Perifaerye is a striking physical product that augments its eighteen action-packed soundscapes with thirty-six drawings, twenty-four texts (the latter displayed in German only), and a fold-out poster (a web site was also created that links online soundscapes to their real-world counterparts). Eighteen images appear in the booklet and eighteen on the sleeve housing the vinyl disc. Ebner produced the drawings and texts; as stated, the thirty-six minutes of audio were captured by him from urban areas within Hamburg-Eidelstedt. Those with no command of German will have little clue as to how text and image connect; even in the absence of such clarity, the project is still fascinating to look at and listen to.

As eye-catching as the visual pieces are, the audio component is the primary aspect. Collectively a sound portrait of a particular urban zone containing small detached homes and apartment buildings, the material blends the sounds of humans and industrial phenomena, from the locale's people and cars to airplanes and trains, into eighteen mini-collages. They're not undoctored field recordings, by the way. Ebner's shaped the material into compositions by sometimes assembling elements into metronomic rhythmic structures and by repeating fragments, moves that strangely give a number of these abstract entities an almost pop song-like form. Mangled chatter and laughter, the hydraulic noise of writhing machines, twittering birds, the violent cawing of crows, the clip-clop of horse hooves, burbling water, typewriter clacks, audience applause, worksite hammering, the shriek of a passing train—all such bits coalesce to form a vivid evocation of an urban centre where residents and workers go about their daily lives.

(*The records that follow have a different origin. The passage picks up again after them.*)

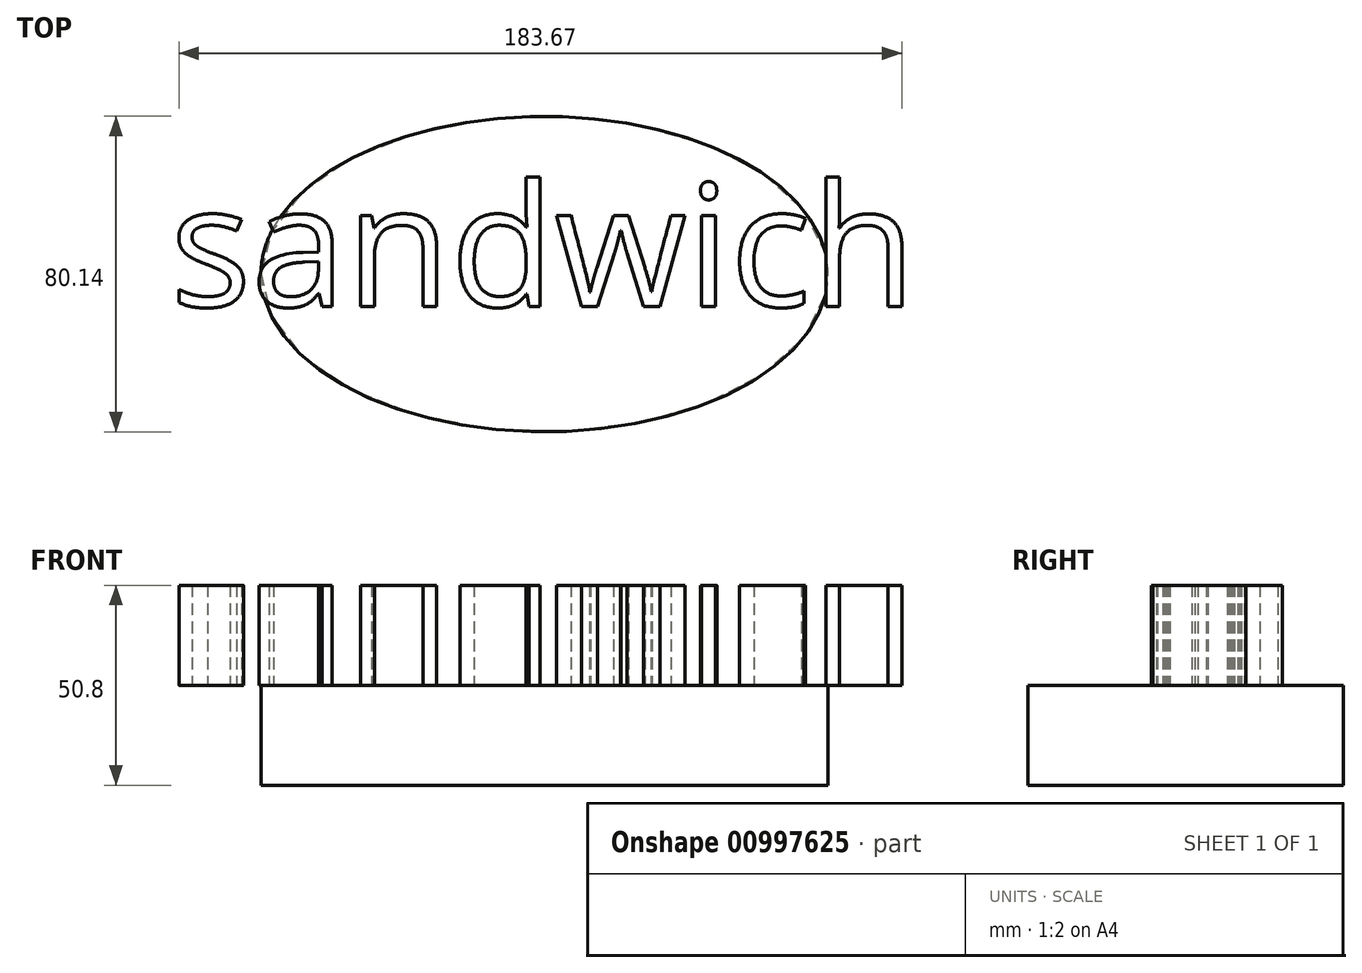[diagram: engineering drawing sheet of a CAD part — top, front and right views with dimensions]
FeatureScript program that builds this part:
annotation { "Feature Type Name" : "Feature", "Feature Type Description" : "" }
export const myFeature = defineFeature(function(context is Context, id is Id, definition is map)
    precondition{}
    {
        {
            var Q0;
            Q0=qCreatedBy(makeId("Top.planeOp"),FACE);
            var sketch = newSketch(context, id + "F0", { "sketchPlane" : qUnion([Q0])});
            skEllipse(sketch, "E0", {"center": v(0, 0) * mm, "majorRadius": 72.03 * mm, "minorRadius": 40.07 * mm, "majorAxis": v(-1, 0)});
            skSolve(sketch);
        }
        {
            var Q0;
            Q0=makeQuery(id+"F0.imprint","IMPRINT",FACE,{"disambiguationData":[TD([[makeQuery(id+"F0.imprint","IMPRINT",EDGE,{"derivedFrom":sQuery(id+"F0.wireOp",EDGE,"E0")}),1.0]])]});
            extrude(context, id + "F1", {"entities" : qUnion([Q0]), "depth" : 25.4 * mm, "offsetDistance" : 25.4 * mm});
        }
        {
            var Q0;
            Q0=makeQuery(id+"F1.opExtrude","CAP_FACE",FACE,{"disambiguationData":[OSD([sQuery(id+"F0.wireOp",EDGE,"E0")])],"isStart":false});
            var sketch = newSketch(context, id + "F2", { "sketchPlane" : qUnion([Q0])});
            skText(sketch, "E1", { "text": "sandwich", "fontName": "OpenSans-Regular.ttf"});
            const initialGuessF2  = {"E1": [-0.09511, -0.00823, 1, 0, 0.03113]};
            skSetInitialGuess(sketch, initialGuessF2);
            skSolve(sketch);
        }
        {
            var Q0;
            Q0 = qSketchRegion(id + "F2", true);
            extrude(context, id + "F3", {"entities" : qUnion([Q0]), "operationType" : NewBodyOperationType.ADD, "depth" : 25.4 * mm, "offsetDistance" : 25.4 * mm});
        }
    });
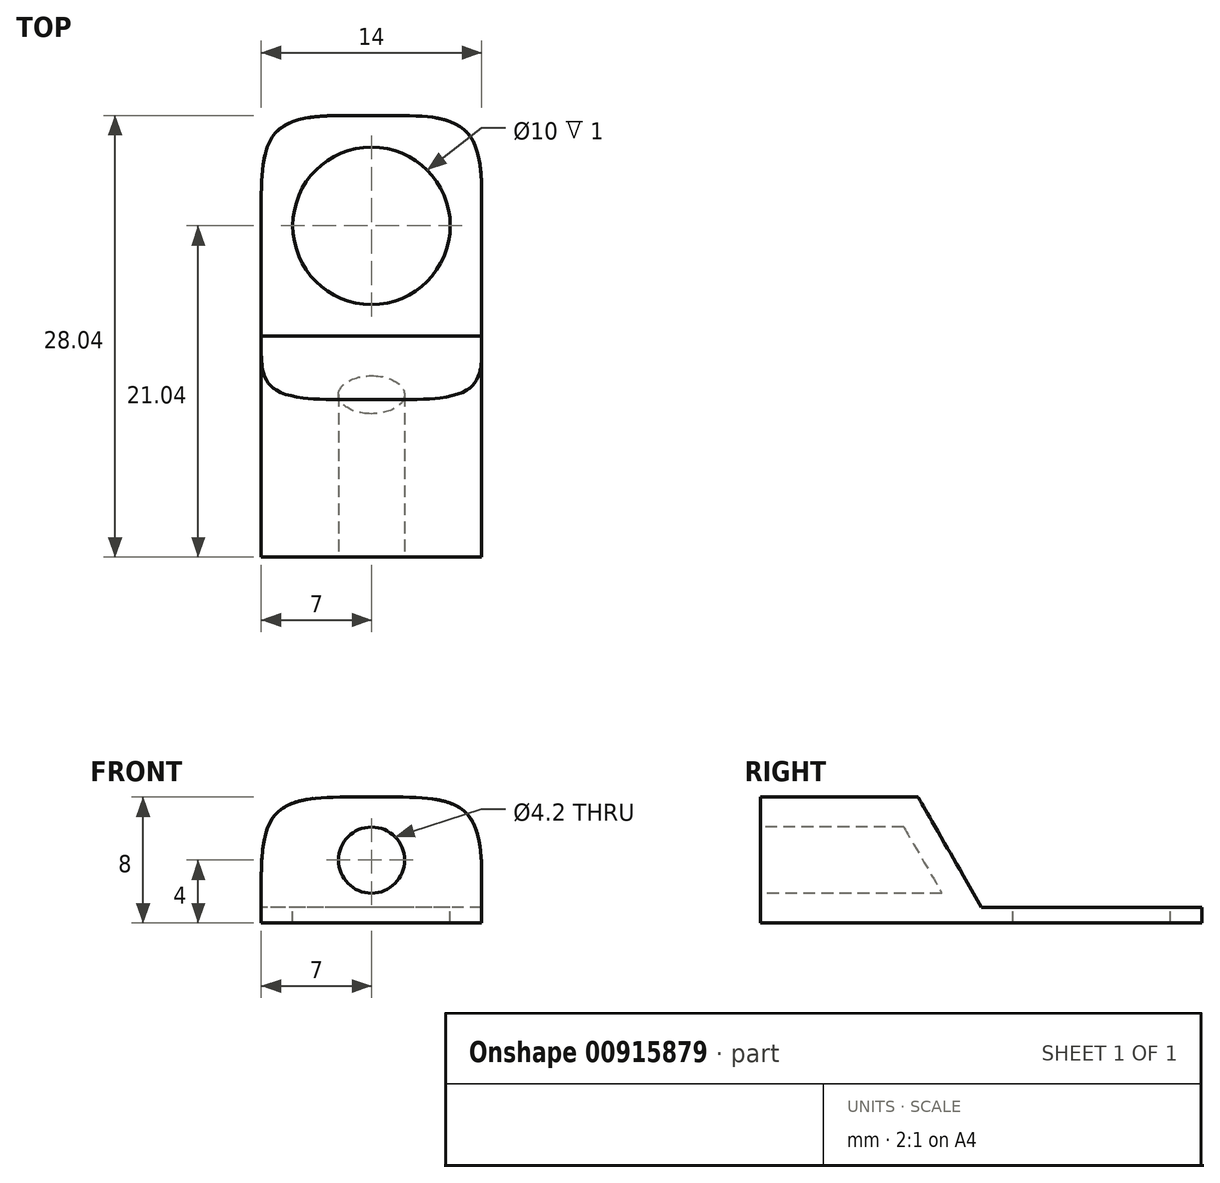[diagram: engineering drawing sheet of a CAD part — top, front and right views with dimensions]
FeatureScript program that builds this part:
annotation { "Feature Type Name" : "Feature", "Feature Type Description" : "" }
export const myFeature = defineFeature(function(context is Context, id is Id, definition is map)
    precondition{}
    {
        {
            var Q0;
            Q0=qCreatedBy(makeId("Right.planeOp"),FACE);
            var sketch = newSketch(context, id + "F0", { "sketchPlane" : qUnion([Q0])});
            skLineSegment(sketch, "E0", {"start": v(-21.04, 0) * mm, "end": v(7, 0) * mm});
            skLineSegment(sketch, "E1", {"start": v(7, 0) * mm, "end": v(7, 1) * mm});
            skLineSegment(sketch, "E2", {"start": v(7, 1) * mm, "end": v(-7, 1) * mm});
            skLineSegment(sketch, "E3", {"start": v(-7, 1) * mm, "end": v(-11.04, 8) * mm});
            skLineSegment(sketch, "E4", {"start": v(-11.04, 8) * mm, "end": v(-21.04, 8) * mm});
            skLineSegment(sketch, "E5", {"start": v(-21.04, 8) * mm, "end": v(-21.04, 0) * mm});
            skSolve(sketch);
        }
        {
            var Q0;
            Q0 = qSketchRegion(id + "F0", true);
            extrude(context, id + "F1", {"entities" : qUnion([Q0]), "endBound" : BoundingType.SYMMETRIC, "depth" : 14 * mm, "offsetDistance" : 25 * mm});
        }
        {
            var Q0;
            Q0=makeQuery(id+"F1.opExtrude","SWEPT_FACE",FACE,{"disambiguationData":[OSD([sQuery(id+"F0.wireOp",EDGE,"E5")])]});
            var sketch = newSketch(context, id + "F2", { "sketchPlane" : qUnion([Q0])});
            skCircle(sketch, "E6", {"center": v(0, 4) * mm, "radius": 2.1 * mm});
            skLineSegment(sketch, "E7", {"start": v(0, 0) * mm, "end": v(0, 8) * mm, "construction": true});
            skSolve(sketch);
        }
        {
            var Q0;
            Q0 = qSketchRegion(id + "F2", true);
            var Q1;
            Q1=makeQuery(id+"F1.opExtrude","SWEPT_FACE",FACE,{"disambiguationData":[OSD([sQuery(id+"F0.wireOp",EDGE,"E3")])]});
            extrude(context, id + "F3", {"entities" : qUnion([Q0]), "operationType" : NewBodyOperationType.REMOVE, "endBound" : BoundingType.UP_TO_SURFACE, "oppositeDirection" : true, "depth" : 4 * mm, "endBoundEntityFace" : qUnion([Q1]), "hasOffset" : true, "offsetDistance" : 2 * mm});
        }
        {
            var Q0;
            Q0=makeQuery(id+"F1.opExtrude","CAP_EDGE",EDGE,{"disambiguationData":[OSD([sQuery(id+"F0.wireOp",EDGE,"E1")])],"isStart":false});
            var Q1;
            Q1=makeQuery(id+"F1.opExtrude","CAP_EDGE",EDGE,{"disambiguationData":[OSD([sQuery(id+"F0.wireOp",EDGE,"E1")])],"isStart":true});
            var Q2;
            Q2=makeQuery(id+"F1.opExtrude","CAP_EDGE",EDGE,{"disambiguationData":[OSD([sQuery(id+"F0.wireOp",EDGE,"E4")])],"isStart":true});
            var Q3;
            Q3=makeQuery(id+"F1.opExtrude","CAP_EDGE",EDGE,{"disambiguationData":[OSD([sQuery(id+"F0.wireOp",EDGE,"E4")])],"isStart":false});
            fillet(context, id + "F4", {"entities" : qUnion([Q0, Q1, Q2, Q3]), "radius" : 5 * mm, "tangentPropagation" : true, "rho" : .6, "crossSection" : FilletCrossSection.CONIC, "allowEdgeOverflow" : false});
        }
        {
            var Q0;
            Q0=makeQuery(id+"F1.opExtrude","SWEPT_FACE",FACE,{"disambiguationData":[OSD([sQuery(id+"F0.wireOp",EDGE,"E2")])]});
            var sketch = newSketch(context, id + "F5", { "sketchPlane" : qUnion([Q0])});
            skCircle(sketch, "E8", {"center": v(0, 0) * mm, "radius": 5 * mm});
            skSolve(sketch);
        }
        {
            var Q0;
            Q0 = qSketchRegion(id + "F5", true);
            extrude(context, id + "F6", {"entities" : qUnion([Q0]), "operationType" : NewBodyOperationType.REMOVE, "endBound" : BoundingType.UP_TO_NEXT, "oppositeDirection" : true, "depth" : 25 * mm, "offsetDistance" : 25 * mm});
        }
    });
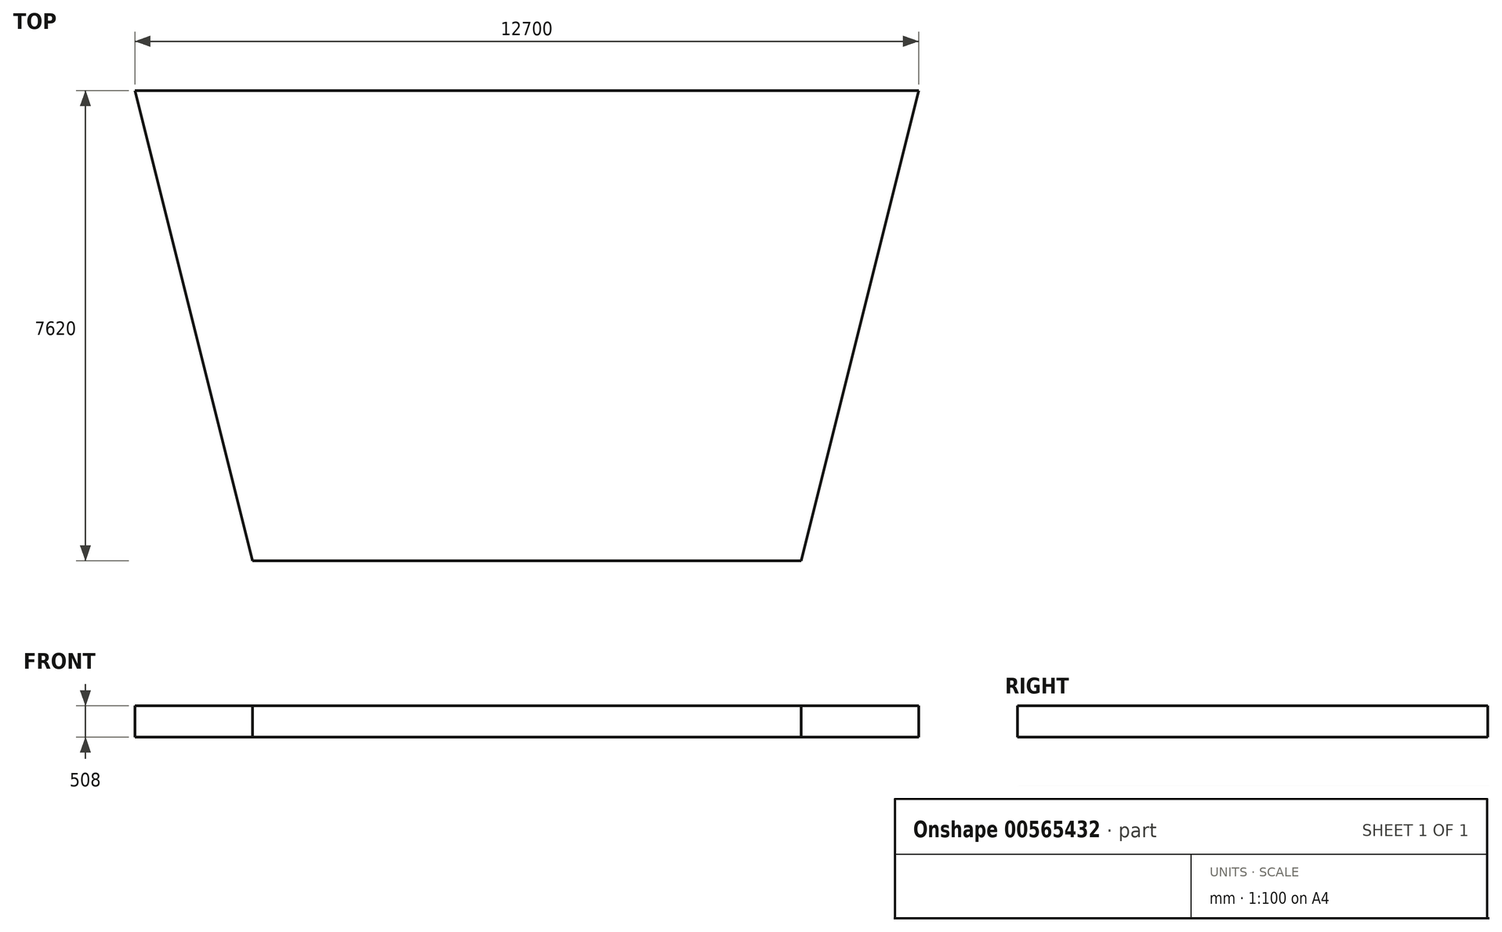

Gold Lines is part of the larger project Antenna Gods that Bird and Renoult initiated in 2016 and that maps the routes of high-speed radio waves used in High Frequency Trading (HFT). In such a context, every microsecond is critical and can carry huge financial implications, so obtaining the most direct route between exchanges is imperative. To map those pathways, the collaborators identified the locations of the pylons, frequencies, and relay links that transmit the data around the globe. The Gold Line itself is the nick-name given by Chicago traders to the data transmission route connecting the New York Stock Exchange (NYSE) and the Chicago Mercantile Exchange (CME).

The cassette sides are titled “Line A” and “Line B” to reference the physical networks the transmission routes use to relay info back and forth. Satellite dishes are placed at tall structures such as buildings, water towers, and out-of-service radio antennas so that unobstructed “lines of sight” can be established between dishes. As any obstruction may cause interference or the blocking of a signal, tall towers are ideal for dish placement. The material itself, eight tracks totaling forty-three minutes, is electroacoustic in nature and, much like Perifaerye, could be classified “sonic geography.”

In “Line of Sight,” a male speaker explains what the title term means alongside roaring static and industrial whirrs. Also reminding us of the part humans play, “Just a Bit” is dominated by the aggressive pitches of a stock trader. Representative of the release's sound design is “Gold Rush,” which includes ghostly drones, wailing sirens, and smears sequenced into a shuffle-like rhythm. Other tracks are dotted with windswept rumbles, vaporous static, and billowing ripples of noise. Shorter pieces frame a long one at the centre of each cassette side, the eight-minute crackle and buzz of “The Gold Line” on A and the fifteen-minute “High Frequency Feedback” on B. Whereas the collage design of the former sees voice samples, ghostly drones, and clatter worked into its presentation, the oft-meditative latter presents a polyphonic array of high-pitched electrical tones suggestive of signals traveling along transmission routes. Imagine Kraftwerk's Radioactivity stripped of musical numbers and re-presented as a release featuring its abstract sound collages only and you'll have some sense of the zone Bird and Renoult are operating within, even if their project takes the concept to a further extreme.